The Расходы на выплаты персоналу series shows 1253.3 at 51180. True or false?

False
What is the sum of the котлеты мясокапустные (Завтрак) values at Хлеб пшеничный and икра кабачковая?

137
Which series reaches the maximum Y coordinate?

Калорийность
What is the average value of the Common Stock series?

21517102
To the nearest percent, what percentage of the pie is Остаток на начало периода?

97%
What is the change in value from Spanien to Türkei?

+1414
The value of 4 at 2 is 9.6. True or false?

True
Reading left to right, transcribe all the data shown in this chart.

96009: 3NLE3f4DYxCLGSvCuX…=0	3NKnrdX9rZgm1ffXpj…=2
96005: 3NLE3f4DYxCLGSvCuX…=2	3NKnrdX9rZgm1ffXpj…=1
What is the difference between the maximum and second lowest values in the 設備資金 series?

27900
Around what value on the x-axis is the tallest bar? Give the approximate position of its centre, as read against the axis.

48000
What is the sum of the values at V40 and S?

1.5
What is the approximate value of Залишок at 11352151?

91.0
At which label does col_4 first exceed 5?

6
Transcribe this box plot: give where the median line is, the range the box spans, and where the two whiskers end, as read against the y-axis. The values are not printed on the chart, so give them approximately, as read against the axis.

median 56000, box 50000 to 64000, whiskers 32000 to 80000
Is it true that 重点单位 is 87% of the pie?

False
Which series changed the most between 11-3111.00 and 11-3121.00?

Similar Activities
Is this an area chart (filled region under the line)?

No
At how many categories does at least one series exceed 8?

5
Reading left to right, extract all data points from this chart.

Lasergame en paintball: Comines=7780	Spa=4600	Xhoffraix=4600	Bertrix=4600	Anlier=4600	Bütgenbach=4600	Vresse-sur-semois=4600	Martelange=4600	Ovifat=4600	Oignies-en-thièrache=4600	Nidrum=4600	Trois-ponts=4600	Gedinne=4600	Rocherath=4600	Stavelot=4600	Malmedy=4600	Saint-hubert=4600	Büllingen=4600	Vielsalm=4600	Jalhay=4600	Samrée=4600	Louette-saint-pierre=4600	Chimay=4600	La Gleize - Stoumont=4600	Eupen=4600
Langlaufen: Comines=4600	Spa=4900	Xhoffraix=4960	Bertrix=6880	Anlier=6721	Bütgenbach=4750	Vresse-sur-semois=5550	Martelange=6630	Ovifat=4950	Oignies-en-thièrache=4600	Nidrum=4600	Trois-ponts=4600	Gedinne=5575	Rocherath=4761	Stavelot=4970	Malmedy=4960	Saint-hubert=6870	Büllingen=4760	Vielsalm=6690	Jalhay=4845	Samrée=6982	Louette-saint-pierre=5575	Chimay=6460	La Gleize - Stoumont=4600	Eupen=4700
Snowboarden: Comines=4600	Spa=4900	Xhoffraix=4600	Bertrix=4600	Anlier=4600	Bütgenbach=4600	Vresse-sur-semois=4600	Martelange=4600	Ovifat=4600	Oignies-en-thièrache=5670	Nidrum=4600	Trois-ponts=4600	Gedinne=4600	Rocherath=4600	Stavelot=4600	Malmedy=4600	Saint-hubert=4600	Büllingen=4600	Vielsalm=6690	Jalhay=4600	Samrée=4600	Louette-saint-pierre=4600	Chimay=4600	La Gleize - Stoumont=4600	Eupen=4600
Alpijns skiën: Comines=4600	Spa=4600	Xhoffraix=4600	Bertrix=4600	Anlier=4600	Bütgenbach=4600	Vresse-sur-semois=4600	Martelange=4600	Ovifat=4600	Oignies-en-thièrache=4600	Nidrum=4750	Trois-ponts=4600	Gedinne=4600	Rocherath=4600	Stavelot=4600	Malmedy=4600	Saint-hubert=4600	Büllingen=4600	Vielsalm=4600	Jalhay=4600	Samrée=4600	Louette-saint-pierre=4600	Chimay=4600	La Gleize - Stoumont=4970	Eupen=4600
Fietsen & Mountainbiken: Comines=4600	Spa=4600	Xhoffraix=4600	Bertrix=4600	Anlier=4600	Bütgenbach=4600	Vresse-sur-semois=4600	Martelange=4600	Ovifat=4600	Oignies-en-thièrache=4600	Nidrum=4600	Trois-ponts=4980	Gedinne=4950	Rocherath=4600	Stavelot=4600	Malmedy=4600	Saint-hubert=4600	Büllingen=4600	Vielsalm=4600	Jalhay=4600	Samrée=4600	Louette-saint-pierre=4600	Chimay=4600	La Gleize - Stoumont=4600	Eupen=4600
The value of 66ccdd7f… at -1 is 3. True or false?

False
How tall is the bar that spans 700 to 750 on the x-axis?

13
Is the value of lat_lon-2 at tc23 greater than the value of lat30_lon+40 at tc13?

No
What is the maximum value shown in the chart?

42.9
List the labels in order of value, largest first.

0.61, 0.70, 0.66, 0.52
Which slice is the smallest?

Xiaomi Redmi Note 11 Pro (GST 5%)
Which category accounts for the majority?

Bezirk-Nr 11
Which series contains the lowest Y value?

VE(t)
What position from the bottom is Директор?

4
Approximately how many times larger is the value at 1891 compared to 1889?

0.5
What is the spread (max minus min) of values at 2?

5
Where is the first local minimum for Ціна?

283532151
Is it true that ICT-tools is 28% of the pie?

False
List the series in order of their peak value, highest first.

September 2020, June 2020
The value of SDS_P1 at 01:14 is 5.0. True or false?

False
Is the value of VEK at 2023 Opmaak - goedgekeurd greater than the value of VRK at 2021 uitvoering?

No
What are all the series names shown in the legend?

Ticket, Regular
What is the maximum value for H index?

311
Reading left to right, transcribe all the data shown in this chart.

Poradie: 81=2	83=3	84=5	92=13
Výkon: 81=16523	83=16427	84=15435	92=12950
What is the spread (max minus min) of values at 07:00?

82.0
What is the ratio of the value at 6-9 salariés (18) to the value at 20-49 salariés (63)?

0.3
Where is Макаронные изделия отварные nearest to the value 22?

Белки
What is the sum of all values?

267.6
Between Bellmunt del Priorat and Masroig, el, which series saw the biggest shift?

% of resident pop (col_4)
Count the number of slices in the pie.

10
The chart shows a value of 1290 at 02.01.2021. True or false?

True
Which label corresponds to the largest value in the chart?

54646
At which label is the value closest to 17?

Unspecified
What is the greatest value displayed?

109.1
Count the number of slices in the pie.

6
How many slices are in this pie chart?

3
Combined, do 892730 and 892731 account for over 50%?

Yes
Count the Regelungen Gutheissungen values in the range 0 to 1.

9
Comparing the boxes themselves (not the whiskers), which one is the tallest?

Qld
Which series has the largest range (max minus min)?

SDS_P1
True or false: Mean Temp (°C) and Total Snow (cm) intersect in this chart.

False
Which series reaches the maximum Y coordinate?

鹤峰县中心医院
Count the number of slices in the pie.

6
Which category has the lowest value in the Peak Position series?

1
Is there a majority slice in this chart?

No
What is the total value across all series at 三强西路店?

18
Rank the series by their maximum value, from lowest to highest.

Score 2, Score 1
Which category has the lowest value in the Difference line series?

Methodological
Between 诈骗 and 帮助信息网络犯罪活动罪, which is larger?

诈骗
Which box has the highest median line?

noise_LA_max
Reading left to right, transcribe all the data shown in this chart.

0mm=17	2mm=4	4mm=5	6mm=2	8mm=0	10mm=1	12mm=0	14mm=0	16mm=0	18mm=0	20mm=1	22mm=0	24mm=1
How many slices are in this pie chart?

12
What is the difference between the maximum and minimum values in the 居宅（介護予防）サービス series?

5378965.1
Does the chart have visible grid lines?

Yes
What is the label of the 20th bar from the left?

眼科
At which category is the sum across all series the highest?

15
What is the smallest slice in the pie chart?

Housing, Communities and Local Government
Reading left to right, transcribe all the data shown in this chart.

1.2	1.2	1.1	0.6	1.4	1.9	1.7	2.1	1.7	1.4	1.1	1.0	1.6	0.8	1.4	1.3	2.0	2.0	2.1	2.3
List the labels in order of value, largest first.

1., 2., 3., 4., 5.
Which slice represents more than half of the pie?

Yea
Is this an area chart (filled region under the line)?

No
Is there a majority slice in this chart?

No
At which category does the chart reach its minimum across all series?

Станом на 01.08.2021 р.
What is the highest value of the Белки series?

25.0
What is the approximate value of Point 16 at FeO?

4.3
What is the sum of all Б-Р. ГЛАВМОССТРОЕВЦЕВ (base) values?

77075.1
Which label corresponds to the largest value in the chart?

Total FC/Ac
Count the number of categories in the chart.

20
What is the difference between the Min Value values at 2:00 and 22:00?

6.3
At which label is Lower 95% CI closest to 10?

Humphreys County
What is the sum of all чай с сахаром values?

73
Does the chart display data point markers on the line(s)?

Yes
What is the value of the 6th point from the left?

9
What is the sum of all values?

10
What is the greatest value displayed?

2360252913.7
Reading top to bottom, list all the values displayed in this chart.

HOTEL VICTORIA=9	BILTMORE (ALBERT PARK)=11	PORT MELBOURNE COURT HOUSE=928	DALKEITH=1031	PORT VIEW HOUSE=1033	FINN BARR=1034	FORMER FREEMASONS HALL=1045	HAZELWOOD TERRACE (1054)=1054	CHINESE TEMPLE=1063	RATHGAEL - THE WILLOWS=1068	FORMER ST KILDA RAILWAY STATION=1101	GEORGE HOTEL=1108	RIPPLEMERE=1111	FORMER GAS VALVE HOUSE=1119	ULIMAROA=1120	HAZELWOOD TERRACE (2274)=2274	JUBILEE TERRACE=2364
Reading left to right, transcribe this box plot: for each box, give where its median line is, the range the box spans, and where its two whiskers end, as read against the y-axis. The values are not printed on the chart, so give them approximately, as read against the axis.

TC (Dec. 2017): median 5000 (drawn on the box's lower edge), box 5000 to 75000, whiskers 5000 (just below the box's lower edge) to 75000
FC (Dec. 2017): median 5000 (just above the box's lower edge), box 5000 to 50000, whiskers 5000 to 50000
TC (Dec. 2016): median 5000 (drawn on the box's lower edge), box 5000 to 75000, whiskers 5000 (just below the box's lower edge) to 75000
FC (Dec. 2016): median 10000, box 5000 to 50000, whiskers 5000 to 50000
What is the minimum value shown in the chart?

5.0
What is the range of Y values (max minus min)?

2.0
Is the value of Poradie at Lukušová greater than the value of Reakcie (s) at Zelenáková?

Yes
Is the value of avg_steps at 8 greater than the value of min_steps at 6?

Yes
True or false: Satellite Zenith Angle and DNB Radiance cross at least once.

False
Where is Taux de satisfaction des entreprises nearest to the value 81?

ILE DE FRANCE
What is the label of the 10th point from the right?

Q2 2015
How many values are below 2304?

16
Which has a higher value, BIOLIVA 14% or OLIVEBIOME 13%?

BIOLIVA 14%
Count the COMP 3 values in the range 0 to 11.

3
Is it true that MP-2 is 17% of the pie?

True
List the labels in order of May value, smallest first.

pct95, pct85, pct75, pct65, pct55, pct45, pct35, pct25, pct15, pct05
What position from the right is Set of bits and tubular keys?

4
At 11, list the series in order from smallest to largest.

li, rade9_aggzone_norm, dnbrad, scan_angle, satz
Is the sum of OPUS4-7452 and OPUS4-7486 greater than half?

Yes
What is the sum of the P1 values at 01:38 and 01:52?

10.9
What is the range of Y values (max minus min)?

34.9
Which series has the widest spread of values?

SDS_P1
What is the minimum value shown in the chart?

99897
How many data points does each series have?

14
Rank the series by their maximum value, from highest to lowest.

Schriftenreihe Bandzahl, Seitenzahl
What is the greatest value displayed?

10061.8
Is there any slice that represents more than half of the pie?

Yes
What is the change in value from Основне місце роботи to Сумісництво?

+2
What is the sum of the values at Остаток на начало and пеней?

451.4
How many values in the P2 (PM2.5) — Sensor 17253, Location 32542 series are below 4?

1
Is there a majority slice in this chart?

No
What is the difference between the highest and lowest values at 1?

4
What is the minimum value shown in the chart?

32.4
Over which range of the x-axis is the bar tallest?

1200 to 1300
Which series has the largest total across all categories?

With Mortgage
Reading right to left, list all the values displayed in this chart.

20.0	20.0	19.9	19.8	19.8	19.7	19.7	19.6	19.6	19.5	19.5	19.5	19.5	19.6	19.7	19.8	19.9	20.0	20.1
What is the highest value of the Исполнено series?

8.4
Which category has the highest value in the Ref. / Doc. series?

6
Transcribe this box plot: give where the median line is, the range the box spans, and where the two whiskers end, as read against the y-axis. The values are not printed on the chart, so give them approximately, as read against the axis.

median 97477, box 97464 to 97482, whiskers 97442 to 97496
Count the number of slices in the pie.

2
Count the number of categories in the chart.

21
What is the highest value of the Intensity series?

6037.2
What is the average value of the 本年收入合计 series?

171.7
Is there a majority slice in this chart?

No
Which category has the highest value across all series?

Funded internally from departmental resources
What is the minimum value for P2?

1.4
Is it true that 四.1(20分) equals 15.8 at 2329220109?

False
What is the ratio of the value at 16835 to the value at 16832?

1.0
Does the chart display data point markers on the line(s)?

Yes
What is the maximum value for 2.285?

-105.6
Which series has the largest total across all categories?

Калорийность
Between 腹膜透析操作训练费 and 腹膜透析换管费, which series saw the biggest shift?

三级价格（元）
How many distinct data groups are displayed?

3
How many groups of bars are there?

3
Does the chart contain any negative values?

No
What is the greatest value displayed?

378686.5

### TASK OBJECTIVE
Starting at the first line of the entries above and stopping after the line that contains "To the nearest", format those lines as a JSON list of strings, one string per line, omitting blank lines.

### WRITTEN ANSWER
[
  "The Расходы на выплаты персоналу series shows 1253.3 at 51180. True or false?",
  "False",
  "What is the sum of the котлеты мясокапустные (Завтрак) values at Хлеб пшеничный and икра кабачковая?",
  "137",
  "Which series reaches the maximum Y coordinate?",
  "Калорийность",
  "What is the average value of the Common Stock series?",
  "21517102",
  "To the nearest percent, what percentage of the pie is Остаток на начало периода?"
]